[PROBLEM DESCRIPTION]: Copy every line from the records that holds the word "Example".

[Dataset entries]
[Start of Attachment]
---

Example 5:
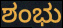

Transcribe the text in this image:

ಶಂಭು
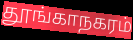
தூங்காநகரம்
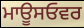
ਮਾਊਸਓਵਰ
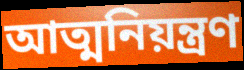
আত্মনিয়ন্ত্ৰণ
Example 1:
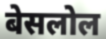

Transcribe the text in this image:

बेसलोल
[End of Attachment]
[Start of Attachment]
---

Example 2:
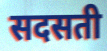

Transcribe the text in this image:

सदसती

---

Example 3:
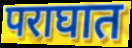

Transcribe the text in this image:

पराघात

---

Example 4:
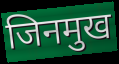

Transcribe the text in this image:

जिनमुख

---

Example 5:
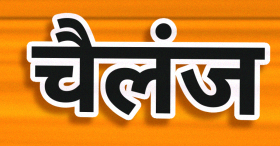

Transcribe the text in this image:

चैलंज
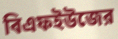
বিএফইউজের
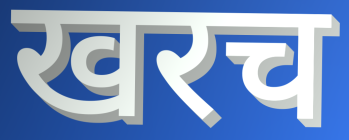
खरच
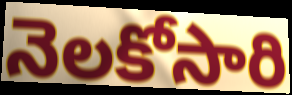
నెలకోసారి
[End of Attachment]
[OUTPUT]:
Example 5:
Example 1:
Example 2:
Example 3:
Example 4:
Example 5:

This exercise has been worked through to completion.